About this exercise:
Reproduce the items word for word, starting at their first line and ending with the line that contains "учествува на конференција", with both of those lines included.

Source material:
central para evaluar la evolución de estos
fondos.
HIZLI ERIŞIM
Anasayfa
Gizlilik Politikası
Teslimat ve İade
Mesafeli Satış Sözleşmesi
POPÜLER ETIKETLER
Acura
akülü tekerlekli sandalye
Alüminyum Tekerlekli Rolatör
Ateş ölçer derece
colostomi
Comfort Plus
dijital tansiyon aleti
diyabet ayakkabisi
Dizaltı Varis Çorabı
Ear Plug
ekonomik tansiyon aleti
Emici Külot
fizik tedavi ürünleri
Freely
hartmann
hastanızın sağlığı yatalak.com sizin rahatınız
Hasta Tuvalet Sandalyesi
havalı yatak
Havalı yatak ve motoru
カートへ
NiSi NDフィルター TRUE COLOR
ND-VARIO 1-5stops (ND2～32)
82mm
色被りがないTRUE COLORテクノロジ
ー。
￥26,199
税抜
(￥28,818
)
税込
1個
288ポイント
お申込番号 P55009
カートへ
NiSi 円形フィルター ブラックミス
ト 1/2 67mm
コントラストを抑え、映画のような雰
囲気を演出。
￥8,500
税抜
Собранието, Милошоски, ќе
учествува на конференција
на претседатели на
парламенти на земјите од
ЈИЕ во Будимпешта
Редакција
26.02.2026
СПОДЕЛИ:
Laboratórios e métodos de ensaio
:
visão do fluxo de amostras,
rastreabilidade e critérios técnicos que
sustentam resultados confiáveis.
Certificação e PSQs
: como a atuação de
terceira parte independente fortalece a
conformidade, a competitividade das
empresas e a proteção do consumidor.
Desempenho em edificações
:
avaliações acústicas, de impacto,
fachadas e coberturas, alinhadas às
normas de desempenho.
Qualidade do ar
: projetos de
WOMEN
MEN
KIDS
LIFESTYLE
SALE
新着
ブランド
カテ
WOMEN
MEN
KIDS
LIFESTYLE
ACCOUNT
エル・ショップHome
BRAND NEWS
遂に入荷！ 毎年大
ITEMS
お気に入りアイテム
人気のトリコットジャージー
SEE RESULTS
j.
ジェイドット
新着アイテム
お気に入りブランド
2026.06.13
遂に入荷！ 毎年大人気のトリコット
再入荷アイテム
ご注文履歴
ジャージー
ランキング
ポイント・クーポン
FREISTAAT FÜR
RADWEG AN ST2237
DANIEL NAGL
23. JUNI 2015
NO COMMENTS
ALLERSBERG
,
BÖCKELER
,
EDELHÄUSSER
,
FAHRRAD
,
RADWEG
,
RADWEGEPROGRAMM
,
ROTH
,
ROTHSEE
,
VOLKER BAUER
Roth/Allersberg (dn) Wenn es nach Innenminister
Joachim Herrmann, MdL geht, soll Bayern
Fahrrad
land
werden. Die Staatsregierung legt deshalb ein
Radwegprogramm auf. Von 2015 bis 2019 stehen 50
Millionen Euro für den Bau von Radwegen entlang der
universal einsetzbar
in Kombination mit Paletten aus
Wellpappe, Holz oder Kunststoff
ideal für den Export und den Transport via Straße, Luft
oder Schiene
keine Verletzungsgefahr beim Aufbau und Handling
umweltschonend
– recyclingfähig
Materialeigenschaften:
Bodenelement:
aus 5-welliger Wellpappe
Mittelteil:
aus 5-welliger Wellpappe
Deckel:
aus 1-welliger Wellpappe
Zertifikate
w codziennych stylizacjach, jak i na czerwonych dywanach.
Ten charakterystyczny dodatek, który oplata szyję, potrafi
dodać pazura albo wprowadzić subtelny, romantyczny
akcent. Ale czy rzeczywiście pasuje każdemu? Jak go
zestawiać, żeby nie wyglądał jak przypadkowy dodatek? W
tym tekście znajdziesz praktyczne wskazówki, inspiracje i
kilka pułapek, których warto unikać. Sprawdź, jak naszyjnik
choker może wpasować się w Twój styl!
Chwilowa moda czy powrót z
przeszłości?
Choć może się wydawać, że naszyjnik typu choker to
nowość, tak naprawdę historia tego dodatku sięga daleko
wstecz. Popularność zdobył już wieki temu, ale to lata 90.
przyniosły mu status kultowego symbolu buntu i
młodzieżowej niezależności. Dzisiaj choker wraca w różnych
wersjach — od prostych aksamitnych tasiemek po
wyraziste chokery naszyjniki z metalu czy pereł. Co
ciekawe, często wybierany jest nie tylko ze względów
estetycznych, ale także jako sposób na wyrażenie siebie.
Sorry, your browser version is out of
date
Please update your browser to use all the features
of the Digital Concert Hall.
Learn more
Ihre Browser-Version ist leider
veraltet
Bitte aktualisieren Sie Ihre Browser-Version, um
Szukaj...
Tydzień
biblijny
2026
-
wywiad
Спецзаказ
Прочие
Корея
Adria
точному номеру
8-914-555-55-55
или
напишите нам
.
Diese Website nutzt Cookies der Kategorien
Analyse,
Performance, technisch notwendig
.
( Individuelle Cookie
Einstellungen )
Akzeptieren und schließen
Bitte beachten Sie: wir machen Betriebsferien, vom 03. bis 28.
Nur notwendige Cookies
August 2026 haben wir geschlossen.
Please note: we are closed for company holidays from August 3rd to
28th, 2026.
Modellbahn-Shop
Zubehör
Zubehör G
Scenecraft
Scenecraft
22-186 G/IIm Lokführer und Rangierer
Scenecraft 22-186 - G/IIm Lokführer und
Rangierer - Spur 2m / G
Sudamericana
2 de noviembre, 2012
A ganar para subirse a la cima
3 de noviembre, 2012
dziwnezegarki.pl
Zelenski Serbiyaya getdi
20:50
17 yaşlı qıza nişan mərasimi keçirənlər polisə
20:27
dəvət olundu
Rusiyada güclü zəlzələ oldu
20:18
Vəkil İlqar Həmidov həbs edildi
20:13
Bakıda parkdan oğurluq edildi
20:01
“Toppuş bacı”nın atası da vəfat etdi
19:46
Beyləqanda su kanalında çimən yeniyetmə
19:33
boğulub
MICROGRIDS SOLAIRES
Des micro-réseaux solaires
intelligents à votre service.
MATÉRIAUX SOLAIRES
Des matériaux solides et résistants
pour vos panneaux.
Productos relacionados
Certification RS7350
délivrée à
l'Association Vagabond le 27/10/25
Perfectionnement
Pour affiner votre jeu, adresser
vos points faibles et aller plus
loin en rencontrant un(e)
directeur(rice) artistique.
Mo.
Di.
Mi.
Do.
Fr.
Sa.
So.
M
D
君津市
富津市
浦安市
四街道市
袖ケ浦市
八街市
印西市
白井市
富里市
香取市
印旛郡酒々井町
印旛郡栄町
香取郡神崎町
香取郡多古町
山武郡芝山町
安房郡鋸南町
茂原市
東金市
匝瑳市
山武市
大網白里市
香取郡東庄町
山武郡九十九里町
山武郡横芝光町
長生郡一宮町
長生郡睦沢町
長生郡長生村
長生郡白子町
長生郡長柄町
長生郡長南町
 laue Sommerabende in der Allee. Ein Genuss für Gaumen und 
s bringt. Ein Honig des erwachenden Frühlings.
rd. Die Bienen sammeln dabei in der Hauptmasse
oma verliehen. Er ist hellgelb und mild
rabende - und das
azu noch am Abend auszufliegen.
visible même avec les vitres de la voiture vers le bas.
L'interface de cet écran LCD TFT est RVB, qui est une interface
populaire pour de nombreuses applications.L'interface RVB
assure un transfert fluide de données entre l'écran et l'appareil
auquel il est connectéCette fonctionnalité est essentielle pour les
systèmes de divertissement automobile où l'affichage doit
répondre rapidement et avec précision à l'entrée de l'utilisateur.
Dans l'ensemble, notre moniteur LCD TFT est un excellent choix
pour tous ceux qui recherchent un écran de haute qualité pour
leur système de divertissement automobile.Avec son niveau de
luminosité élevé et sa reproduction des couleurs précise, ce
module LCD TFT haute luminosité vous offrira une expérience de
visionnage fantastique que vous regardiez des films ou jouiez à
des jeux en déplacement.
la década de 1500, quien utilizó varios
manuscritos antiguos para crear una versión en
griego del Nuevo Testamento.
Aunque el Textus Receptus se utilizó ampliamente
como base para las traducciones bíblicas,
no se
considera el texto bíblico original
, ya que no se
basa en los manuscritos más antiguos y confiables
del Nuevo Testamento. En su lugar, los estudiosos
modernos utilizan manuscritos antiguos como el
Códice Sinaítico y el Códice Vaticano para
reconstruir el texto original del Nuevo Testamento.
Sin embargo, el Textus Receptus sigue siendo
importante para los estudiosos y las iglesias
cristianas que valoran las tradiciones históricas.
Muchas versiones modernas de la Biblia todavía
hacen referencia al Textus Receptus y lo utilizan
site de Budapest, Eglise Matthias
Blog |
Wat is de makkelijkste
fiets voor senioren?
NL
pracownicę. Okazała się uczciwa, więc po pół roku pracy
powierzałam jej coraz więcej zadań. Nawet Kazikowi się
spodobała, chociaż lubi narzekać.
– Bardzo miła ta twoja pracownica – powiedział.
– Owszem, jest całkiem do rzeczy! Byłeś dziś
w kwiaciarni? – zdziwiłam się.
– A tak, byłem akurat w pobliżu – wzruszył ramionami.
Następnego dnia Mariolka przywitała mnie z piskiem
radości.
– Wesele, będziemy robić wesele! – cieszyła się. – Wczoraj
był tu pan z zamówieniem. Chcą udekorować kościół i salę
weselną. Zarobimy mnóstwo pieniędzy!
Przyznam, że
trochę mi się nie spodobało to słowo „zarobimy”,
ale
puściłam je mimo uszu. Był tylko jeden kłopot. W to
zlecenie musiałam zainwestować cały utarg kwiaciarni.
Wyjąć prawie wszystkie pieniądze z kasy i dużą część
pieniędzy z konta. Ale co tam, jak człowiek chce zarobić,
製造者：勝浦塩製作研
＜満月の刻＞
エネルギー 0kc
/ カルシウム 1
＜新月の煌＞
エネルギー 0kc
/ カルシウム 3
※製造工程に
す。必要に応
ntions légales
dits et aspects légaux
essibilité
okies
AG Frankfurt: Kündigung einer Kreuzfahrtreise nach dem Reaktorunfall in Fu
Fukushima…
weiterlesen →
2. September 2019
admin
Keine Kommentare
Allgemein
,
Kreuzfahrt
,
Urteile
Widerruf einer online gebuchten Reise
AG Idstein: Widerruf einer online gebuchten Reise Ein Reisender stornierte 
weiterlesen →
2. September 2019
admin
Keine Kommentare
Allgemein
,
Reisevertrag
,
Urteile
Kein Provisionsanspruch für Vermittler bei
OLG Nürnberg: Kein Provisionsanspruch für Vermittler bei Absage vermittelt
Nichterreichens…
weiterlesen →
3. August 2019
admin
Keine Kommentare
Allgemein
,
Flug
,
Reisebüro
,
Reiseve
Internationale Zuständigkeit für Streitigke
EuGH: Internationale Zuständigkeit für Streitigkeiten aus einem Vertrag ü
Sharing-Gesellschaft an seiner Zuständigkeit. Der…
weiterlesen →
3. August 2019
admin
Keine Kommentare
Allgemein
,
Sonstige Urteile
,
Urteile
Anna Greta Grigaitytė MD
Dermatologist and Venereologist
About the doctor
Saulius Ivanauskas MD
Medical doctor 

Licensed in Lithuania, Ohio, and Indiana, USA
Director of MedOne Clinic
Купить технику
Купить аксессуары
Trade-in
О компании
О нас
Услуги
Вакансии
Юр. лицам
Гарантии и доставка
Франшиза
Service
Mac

Solved problem:
central para evaluar la evolución de estos
fondos.
HIZLI ERIŞIM
Anasayfa
Gizlilik Politikası
Teslimat ve İade
Mesafeli Satış Sözleşmesi
POPÜLER ETIKETLER
Acura
akülü tekerlekli sandalye
Alüminyum Tekerlekli Rolatör
Ateş ölçer derece
colostomi
Comfort Plus
dijital tansiyon aleti
diyabet ayakkabisi
Dizaltı Varis Çorabı
Ear Plug
ekonomik tansiyon aleti
Emici Külot
fizik tedavi ürünleri
Freely
hartmann
hastanızın sağlığı yatalak.com sizin rahatınız
Hasta Tuvalet Sandalyesi
havalı yatak
Havalı yatak ve motoru
カートへ
NiSi NDフィルター TRUE COLOR
ND-VARIO 1-5stops (ND2～32)
82mm
色被りがないTRUE COLORテクノロジ
ー。
￥26,199
税抜
(￥28,818
)
税込
1個
288ポイント
お申込番号 P55009
カートへ
NiSi 円形フィルター ブラックミス
ト 1/2 67mm
コントラストを抑え、映画のような雰
囲気を演出。
￥8,500
税抜
Собранието, Милошоски, ќе
учествува на конференција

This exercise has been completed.